A similarly short loop is the “Working Harder” loop in which higher expectations are not matched by greater resources:
The Work Harder Loop
Here, in response to a reduction in net avoidable care throughput (that is there are an excess of avoidable care episodes such as those due to failure to meet mental health needs), the perceived gap is addressed by increasing provider effort: increasing care slots by reducing appointment length or extending hours, and so on. This will lead to increased throughput, but at a cost to provider satisfaction.
Now the more complex loops that relate to the capability trap: Focus on the loops that include “Development of avoidable care episodes”.
The loop we’d like to have is the one that will tend to reduce that rate, and thus alleviate the need for rework (with resources) or working harder (without new resources):
The Working Smarter Loop
In this balancing loop, “Working Smarter” an increase in the rate of avoidable care episodes reduces net throughput. In response to the resulting gap, resources are allocated to improve care process, which leads to greater effort to make fundamental process improvements, leading to an increase in rate of process problem correction, fewer unmet needs and ultimately fewer episodes of avoidable care episodes.
Nice.
But notice that there are 3 causal arrows with delays, which means that this “Working Smarter” loop takes time: time to allocate resources, to initiate concrete efforts and for those efforts to bear fruit.

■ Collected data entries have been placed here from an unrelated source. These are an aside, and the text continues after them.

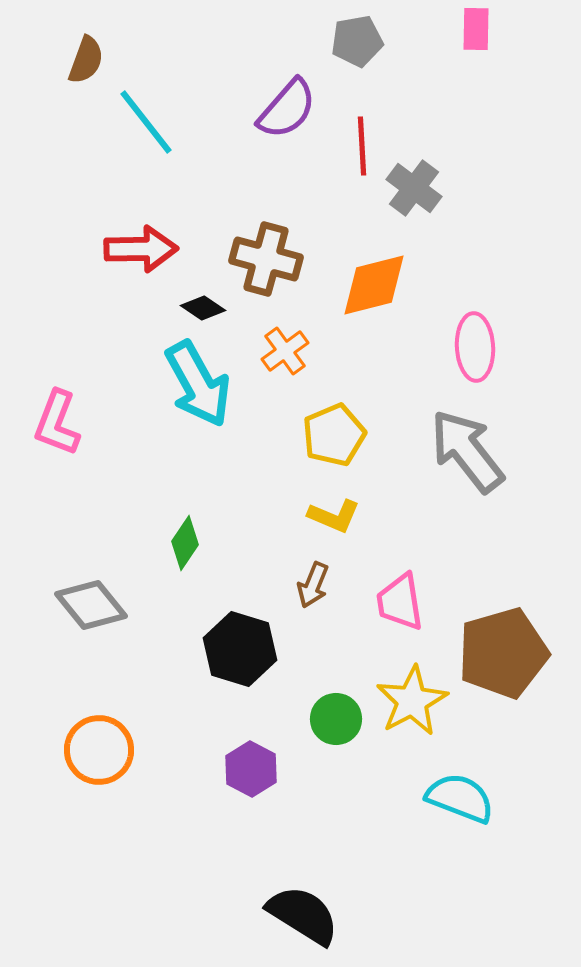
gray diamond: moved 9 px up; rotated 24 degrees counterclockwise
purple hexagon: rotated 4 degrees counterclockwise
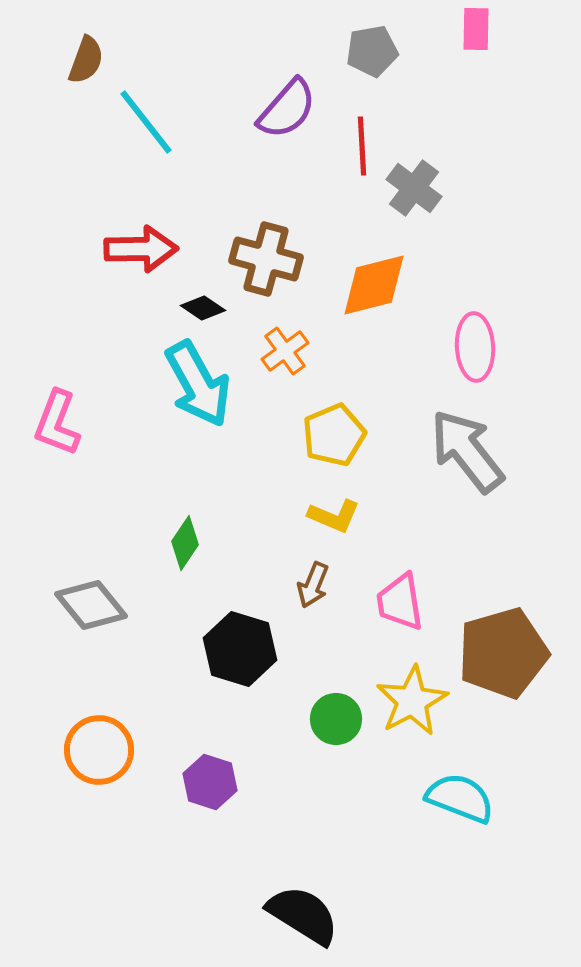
gray pentagon: moved 15 px right, 10 px down
purple hexagon: moved 41 px left, 13 px down; rotated 10 degrees counterclockwise
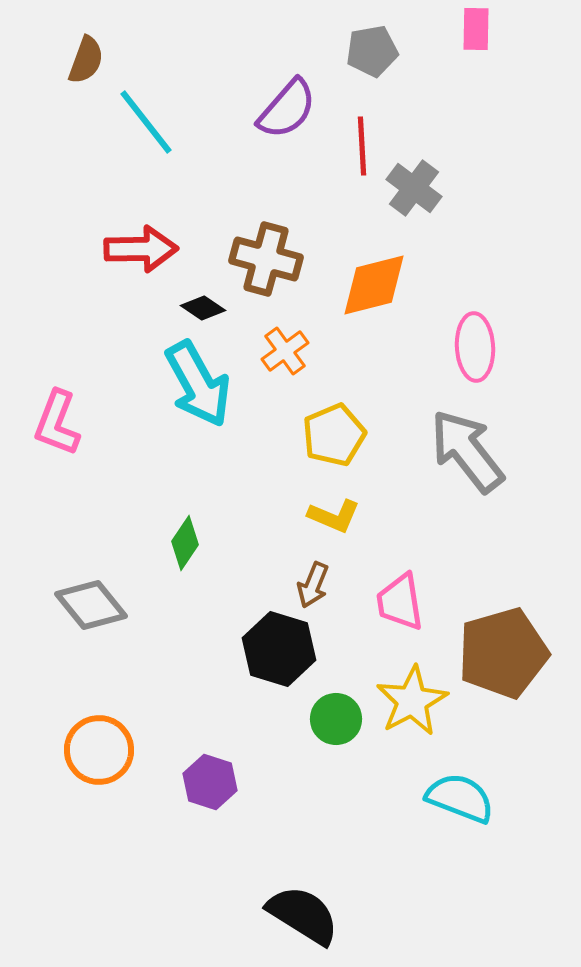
black hexagon: moved 39 px right
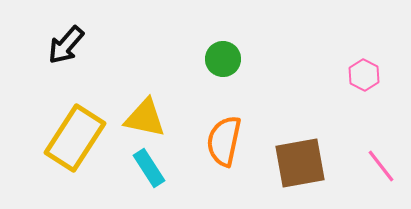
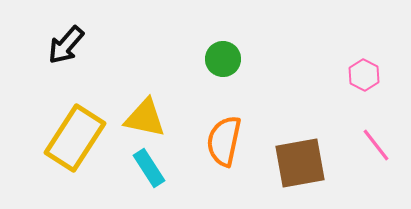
pink line: moved 5 px left, 21 px up
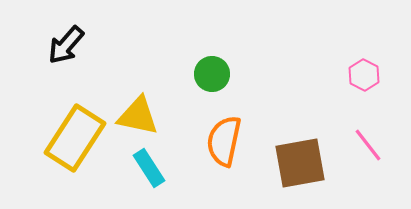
green circle: moved 11 px left, 15 px down
yellow triangle: moved 7 px left, 2 px up
pink line: moved 8 px left
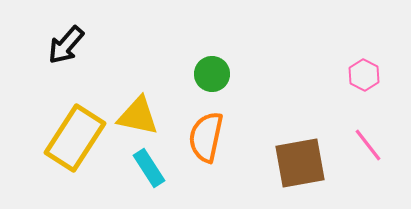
orange semicircle: moved 18 px left, 4 px up
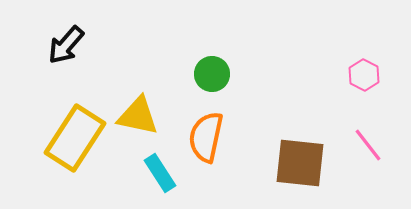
brown square: rotated 16 degrees clockwise
cyan rectangle: moved 11 px right, 5 px down
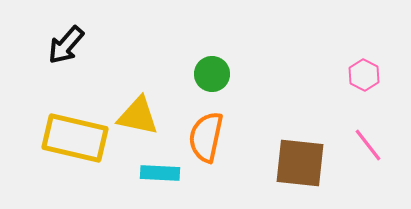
yellow rectangle: rotated 70 degrees clockwise
cyan rectangle: rotated 54 degrees counterclockwise
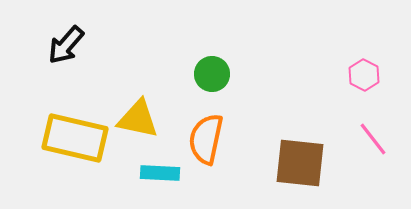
yellow triangle: moved 3 px down
orange semicircle: moved 2 px down
pink line: moved 5 px right, 6 px up
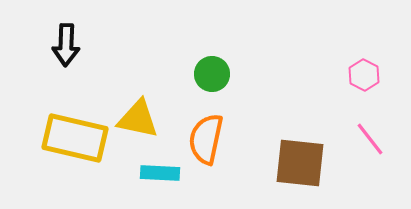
black arrow: rotated 39 degrees counterclockwise
pink line: moved 3 px left
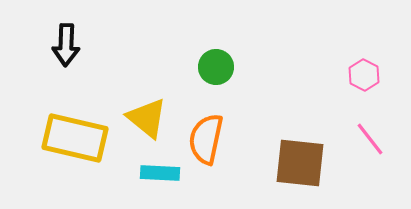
green circle: moved 4 px right, 7 px up
yellow triangle: moved 9 px right, 1 px up; rotated 27 degrees clockwise
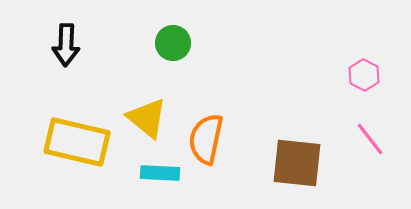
green circle: moved 43 px left, 24 px up
yellow rectangle: moved 2 px right, 4 px down
brown square: moved 3 px left
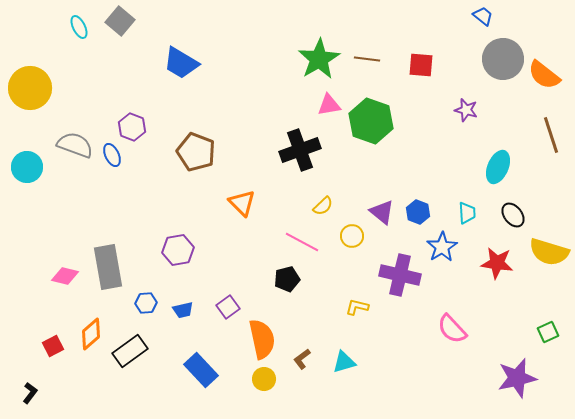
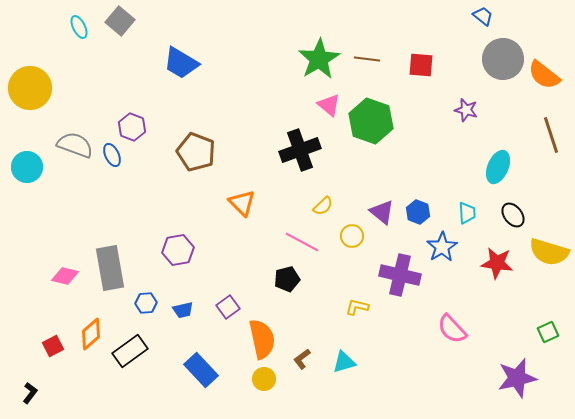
pink triangle at (329, 105): rotated 50 degrees clockwise
gray rectangle at (108, 267): moved 2 px right, 1 px down
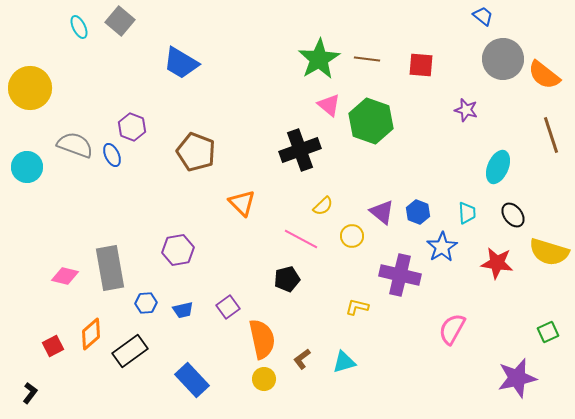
pink line at (302, 242): moved 1 px left, 3 px up
pink semicircle at (452, 329): rotated 72 degrees clockwise
blue rectangle at (201, 370): moved 9 px left, 10 px down
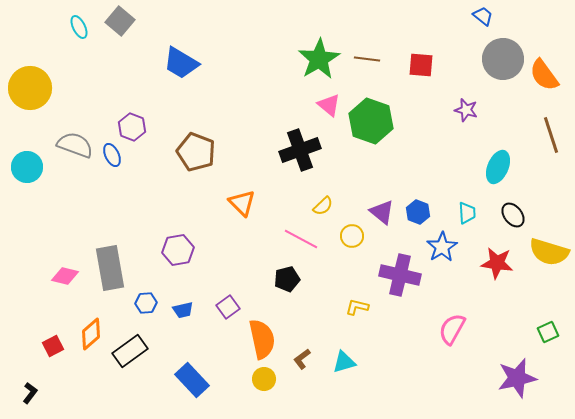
orange semicircle at (544, 75): rotated 16 degrees clockwise
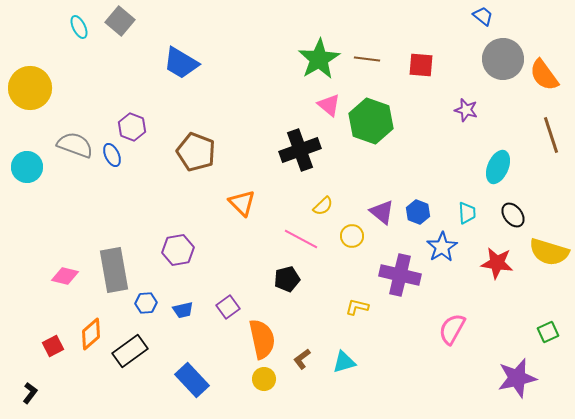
gray rectangle at (110, 268): moved 4 px right, 2 px down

In the meantime, there is another loop that is working against process improvement efforts.
The Competition Between Short- and Long-term Needs Loop
Follow the loops and the problem becomes apparent: more avoidable care episodes requires a response by administrators to allocate more resources to address the urgent problem.
Note that there are several other loops that influence the effort to broadly improve health system performance. Indeed, there are 6. I leave these to the reader to discover.